Before serving two terms as Chicago’s mayor, Rahm Emanuel uttered a great piece of crisis management advice: “You never want a serious crisis to go to waste.”
I thought about his remarkable insight this week, as COVID-19 devastation spread and some truly sickly senior living company numbers came to light.
As this goes to press, many real estate investment trust stocks have lost half their value in a span of little more than two weeks. Many pure-play senior living firms are in a similar slide. And it looks like there may be more bad news on the way.
There’s little doubt that the virus and bad sector financials are connected. But is the coronavirus maybe getting more credit than it deserves?
Kind of depends who is asked. To a man, or woman, the CEOs running top companies in this sector are citing COVID-19 for all it’s worth. And to be fair, many have a point.
After all, it’s no secret that residents in senior living communities face an extremely high risk for illness or death from this spreading virus. That’s not the kind of harsh reality that typically excites investors.

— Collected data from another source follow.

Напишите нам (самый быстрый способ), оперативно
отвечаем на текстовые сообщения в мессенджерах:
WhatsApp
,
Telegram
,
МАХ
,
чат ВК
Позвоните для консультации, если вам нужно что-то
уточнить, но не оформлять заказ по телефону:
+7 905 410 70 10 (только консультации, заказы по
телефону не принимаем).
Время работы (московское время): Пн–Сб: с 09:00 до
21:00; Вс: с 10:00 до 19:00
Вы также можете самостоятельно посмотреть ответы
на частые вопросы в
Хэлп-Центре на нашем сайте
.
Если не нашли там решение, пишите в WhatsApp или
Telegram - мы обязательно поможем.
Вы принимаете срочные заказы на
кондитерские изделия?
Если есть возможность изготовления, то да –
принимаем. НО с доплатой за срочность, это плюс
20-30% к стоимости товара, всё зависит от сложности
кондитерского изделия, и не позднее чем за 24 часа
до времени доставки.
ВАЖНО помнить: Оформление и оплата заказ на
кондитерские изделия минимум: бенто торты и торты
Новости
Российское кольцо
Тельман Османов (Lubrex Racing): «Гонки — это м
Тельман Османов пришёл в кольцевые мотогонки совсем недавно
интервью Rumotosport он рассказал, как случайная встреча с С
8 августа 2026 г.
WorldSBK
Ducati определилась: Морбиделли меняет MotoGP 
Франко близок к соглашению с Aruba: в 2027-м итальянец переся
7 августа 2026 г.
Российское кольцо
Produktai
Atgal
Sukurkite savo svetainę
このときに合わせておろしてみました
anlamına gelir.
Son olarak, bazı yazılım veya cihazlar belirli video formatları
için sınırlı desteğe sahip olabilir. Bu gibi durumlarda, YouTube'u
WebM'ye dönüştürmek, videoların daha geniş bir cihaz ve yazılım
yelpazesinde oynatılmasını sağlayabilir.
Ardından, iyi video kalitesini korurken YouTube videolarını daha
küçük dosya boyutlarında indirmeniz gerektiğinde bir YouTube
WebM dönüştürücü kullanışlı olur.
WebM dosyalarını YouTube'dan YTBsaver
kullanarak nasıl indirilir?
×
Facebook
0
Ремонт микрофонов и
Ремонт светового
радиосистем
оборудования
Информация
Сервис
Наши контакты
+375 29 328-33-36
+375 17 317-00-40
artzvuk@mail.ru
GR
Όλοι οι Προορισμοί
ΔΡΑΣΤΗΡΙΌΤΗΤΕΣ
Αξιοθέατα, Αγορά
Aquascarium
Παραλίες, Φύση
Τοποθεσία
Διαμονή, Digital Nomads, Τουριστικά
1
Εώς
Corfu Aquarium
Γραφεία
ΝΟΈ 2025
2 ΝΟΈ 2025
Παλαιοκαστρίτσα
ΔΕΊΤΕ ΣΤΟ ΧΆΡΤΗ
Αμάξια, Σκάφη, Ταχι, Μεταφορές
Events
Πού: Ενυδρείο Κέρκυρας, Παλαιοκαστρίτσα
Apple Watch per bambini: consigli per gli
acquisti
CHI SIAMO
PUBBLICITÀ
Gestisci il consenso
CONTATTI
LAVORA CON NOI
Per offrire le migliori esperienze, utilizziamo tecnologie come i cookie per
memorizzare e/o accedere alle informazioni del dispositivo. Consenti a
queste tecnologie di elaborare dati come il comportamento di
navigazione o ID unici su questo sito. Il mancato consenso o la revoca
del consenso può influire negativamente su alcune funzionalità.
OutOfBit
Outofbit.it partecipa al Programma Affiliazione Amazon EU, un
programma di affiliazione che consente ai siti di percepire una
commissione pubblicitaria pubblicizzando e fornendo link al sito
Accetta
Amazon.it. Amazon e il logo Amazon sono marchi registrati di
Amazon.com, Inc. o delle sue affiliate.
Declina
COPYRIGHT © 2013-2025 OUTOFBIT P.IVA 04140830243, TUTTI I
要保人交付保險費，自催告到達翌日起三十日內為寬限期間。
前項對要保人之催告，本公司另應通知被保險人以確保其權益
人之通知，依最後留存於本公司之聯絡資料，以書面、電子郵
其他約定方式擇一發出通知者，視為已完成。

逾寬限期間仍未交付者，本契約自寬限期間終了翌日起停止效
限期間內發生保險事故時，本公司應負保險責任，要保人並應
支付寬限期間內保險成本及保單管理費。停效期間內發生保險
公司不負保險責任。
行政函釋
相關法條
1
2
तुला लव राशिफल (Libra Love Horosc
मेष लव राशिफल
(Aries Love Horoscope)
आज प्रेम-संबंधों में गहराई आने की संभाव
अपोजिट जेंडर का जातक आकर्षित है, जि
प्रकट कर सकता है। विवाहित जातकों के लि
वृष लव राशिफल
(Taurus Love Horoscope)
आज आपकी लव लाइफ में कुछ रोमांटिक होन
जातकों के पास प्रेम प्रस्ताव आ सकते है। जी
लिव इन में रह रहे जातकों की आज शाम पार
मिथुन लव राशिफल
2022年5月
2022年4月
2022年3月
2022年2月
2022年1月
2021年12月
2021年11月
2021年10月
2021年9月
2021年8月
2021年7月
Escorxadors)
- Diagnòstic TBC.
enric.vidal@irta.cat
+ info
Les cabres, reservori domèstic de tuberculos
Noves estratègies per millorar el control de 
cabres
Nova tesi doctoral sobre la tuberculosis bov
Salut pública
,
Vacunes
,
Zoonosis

And I probably do not need to point out that the first deaths attributed to the coronavirus took place in a long-term care community. So to be sure, the pandemic is no innocent bystander.
But it’s also safe to say there are more than a few operators who are not letting Rahm’s advice go unheeded. Is the coronavirus being blamed for problems caused by other factors? I don’t think there’s much doubt.
For if bad senior living stock prices and frightful earnings calls are 100% the fault of a spreading virus, this surely has to be one of the greatest stock-buying opportunities of all time. But before you call your broker, keep in mind that that’s a very big “if.”
My guess is that we’ll find out soon enough where the truth ends and the shading begins. For as my late mother used to say, it all eventually comes out in the wash, or the dryer.